In an effort to increase the public’s awareness of the environmental consequences of invasive species and monocultures, the city of Chicago’s bureau of parks and recreation has partnered with several art institutes to turn blighted trees into a medium for carving—rather than just carting them off. Though little consolation for loosing such ancient and stately members of the community to a voracious beetle that has consumed hundreds of millions of trees in North America since its accidental import from Asia circa 2002, it also provides an unexpected outdoors encounter, as authorities work to halt the spread, with the arts and generates curiosity for both the spectator and the creator.

le gรฉnie du mal

Our thanks to Kuriositas for introducing us to this handsome devil, who’s taken up residence underneath the pulpit (chaire de vรฉritรฉ) of Saint Paul’s Cathedral of Liรจge (previously).
Not the usual subject of religious sculpture, the artist who executed this fallen angel, Guillaume Geefs, had to come up with his own iconography—drawing from the myth of Prometheus and other sources to frame his creation—which was commissioned as a replacement for an earlier work by his younger brother, whose version of the Genius of Evil was removed from the church for being too much a distraction for the congregation. See a comparison at the link up top. I suspect that church-goers still do not dedicate their undivided attention to the sermon but rather spare a glance to the tortured soul lurking below—the elder Geefs making the androgynous figure even more alluring. The brothers Geefs came to prominence themselves in the 1830s with Belgian independence movement by creating nationalistic monuments and public sculpture that celebrated their history and culture separate from the Netherlands, and the Church turned to the artists to convey their dispatch of the “triumph of religion over evil’s genius” but it is debatable whether either iteration was exactly on message for parishioners and the wider public—the devil too sublime and seductive. It’s always a gamble whether people respond better to caricature or camouflage.

vanlife

Packing their customised Volkswagen T4 with only the bare necessities, a duo from south east England took off for the continent and turned their motorised dream home into a six-year long roadtrip. They’ve documented their adventures in a guide book and travelogue called The Rolling Home—happily in its third printing—and just because they’ve settled back in Cornwall, they’ve not lost the taste for the nomadic life and still live in their van.

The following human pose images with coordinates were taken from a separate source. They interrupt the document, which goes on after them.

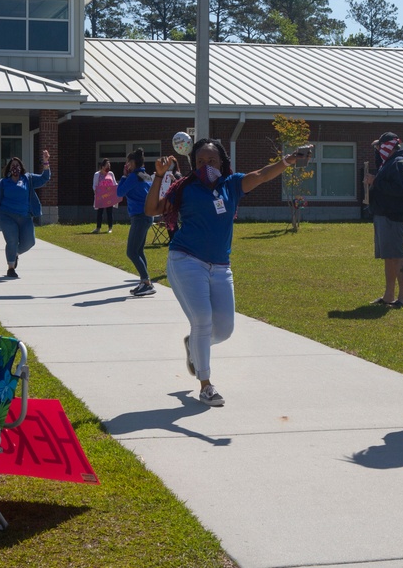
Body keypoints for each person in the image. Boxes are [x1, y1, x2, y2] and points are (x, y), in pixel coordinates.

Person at [145, 138, 302, 407]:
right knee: (203, 320)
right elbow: (152, 210)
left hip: (220, 267)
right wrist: (159, 177)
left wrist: (289, 160)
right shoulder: (184, 188)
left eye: (212, 161)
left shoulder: (232, 184)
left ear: (223, 162)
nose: (206, 166)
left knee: (225, 329)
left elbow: (262, 175)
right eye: (200, 162)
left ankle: (194, 345)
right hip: (186, 260)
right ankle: (206, 385)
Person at [0, 150, 50, 278]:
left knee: (30, 242)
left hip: (25, 217)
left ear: (21, 167)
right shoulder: (3, 183)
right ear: (9, 168)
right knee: (12, 241)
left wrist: (46, 161)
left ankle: (14, 253)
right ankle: (11, 268)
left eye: (17, 165)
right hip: (7, 216)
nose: (15, 168)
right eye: (12, 166)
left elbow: (45, 178)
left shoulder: (28, 179)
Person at [364, 132, 403, 308]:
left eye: (380, 146)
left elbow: (399, 189)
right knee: (388, 257)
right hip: (383, 214)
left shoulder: (398, 163)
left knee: (397, 256)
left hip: (393, 216)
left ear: (389, 146)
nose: (378, 150)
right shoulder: (389, 162)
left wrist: (375, 181)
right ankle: (389, 295)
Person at [117, 149, 155, 296]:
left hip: (139, 216)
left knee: (131, 252)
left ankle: (146, 282)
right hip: (147, 216)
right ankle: (144, 282)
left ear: (133, 163)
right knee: (138, 250)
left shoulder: (133, 177)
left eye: (128, 162)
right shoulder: (146, 176)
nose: (127, 164)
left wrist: (124, 176)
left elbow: (119, 193)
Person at [91, 158, 117, 234]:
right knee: (100, 212)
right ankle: (98, 228)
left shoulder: (111, 174)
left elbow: (114, 183)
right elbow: (94, 185)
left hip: (109, 195)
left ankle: (110, 228)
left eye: (109, 165)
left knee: (109, 212)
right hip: (101, 196)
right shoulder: (97, 174)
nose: (108, 167)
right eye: (107, 165)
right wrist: (97, 193)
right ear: (102, 166)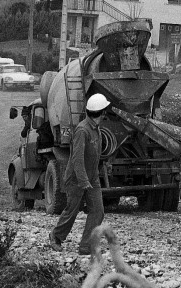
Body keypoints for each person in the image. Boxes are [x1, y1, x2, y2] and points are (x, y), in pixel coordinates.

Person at [49, 93, 111, 255]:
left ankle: (86, 246)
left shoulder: (96, 129)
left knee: (98, 210)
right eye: (105, 111)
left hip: (92, 177)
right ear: (101, 112)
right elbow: (77, 159)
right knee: (72, 210)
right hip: (76, 178)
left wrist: (101, 168)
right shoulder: (82, 130)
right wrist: (83, 181)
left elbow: (96, 153)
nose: (106, 114)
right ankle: (56, 236)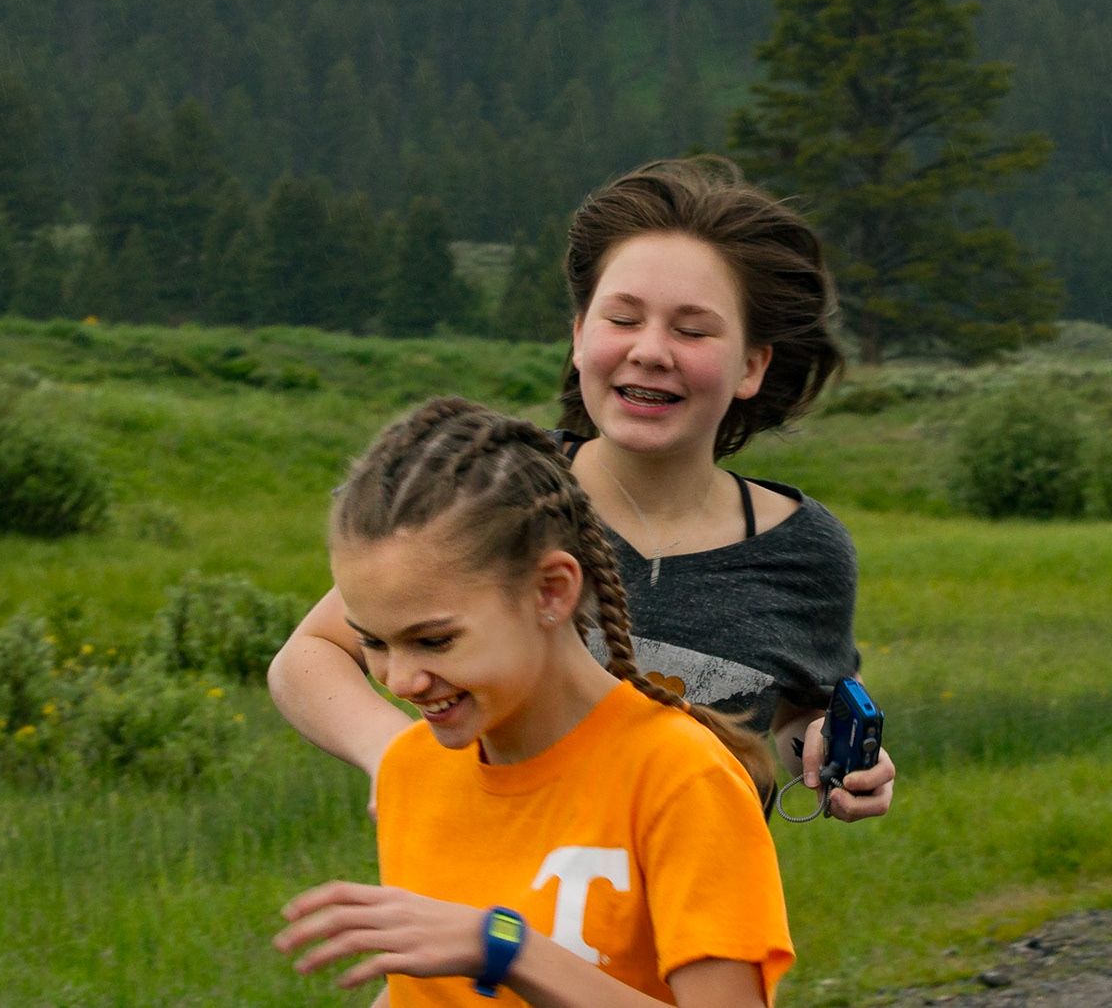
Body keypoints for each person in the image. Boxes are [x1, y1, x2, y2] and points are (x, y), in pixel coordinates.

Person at [268, 155, 895, 822]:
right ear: (577, 336)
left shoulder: (806, 551)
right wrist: (399, 758)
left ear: (751, 364)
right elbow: (311, 654)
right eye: (622, 319)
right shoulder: (491, 492)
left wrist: (832, 757)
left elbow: (791, 714)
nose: (651, 350)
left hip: (704, 919)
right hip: (482, 912)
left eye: (691, 329)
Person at [273, 398, 792, 1006]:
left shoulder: (679, 777)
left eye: (434, 640)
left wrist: (508, 950)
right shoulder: (415, 769)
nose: (400, 680)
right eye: (372, 642)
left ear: (552, 590)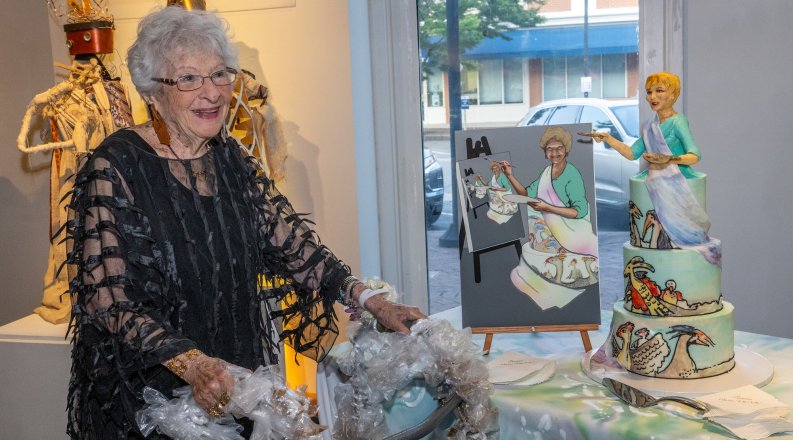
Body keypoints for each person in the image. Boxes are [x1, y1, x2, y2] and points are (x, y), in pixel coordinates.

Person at [63, 7, 425, 439]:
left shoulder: (228, 156)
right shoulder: (115, 165)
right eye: (189, 78)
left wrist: (369, 300)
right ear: (153, 91)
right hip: (151, 398)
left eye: (220, 74)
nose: (212, 92)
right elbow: (108, 300)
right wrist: (193, 364)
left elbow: (293, 247)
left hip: (235, 381)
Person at [501, 126, 596, 257]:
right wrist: (509, 175)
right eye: (549, 149)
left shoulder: (572, 174)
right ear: (545, 152)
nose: (554, 153)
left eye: (559, 148)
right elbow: (526, 195)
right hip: (547, 236)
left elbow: (579, 211)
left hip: (572, 237)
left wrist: (548, 208)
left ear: (566, 149)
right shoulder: (547, 172)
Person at [584, 72, 701, 177]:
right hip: (655, 179)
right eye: (649, 92)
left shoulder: (678, 121)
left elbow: (695, 156)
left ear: (673, 95)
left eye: (659, 90)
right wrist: (608, 138)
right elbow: (632, 153)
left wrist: (669, 159)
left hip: (678, 179)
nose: (652, 97)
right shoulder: (650, 126)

beyond the uncanny valley of the dolls or playable-character

Neural networks have trained themselves, dreaming themselves from an age of nightmare to a liminal, lucid slumber, to produce absolutely convincing, authentic-looking images of people that only exist in the machine’s circuitry.
Second generation applications of learning software are already outpacing human engineering by crafting their own versions and this visage-generator works as good as it does by bouncing ideas off of a parallel, adversarial programme constantly critiquing its choices and adjusting accordingly. Visit Sploid at the link up top for a video demonstration which includes entire computer-created environments—although not uncanny like a mannequin any longer, the results and transformations are still eerie and different than the transitional figures of the face-morphing sequence of Michael Jackson’s 1991 single “Black or White,” who had a warmth in their slipping away.  There’s something a touch dejected, I think and it’s different that the impermanence of a dream since one dreams of those one knows or remembers, in watching these characters glide past that seem surpassingly real yet are a chance configuration that may never be grounded as existing in any sense.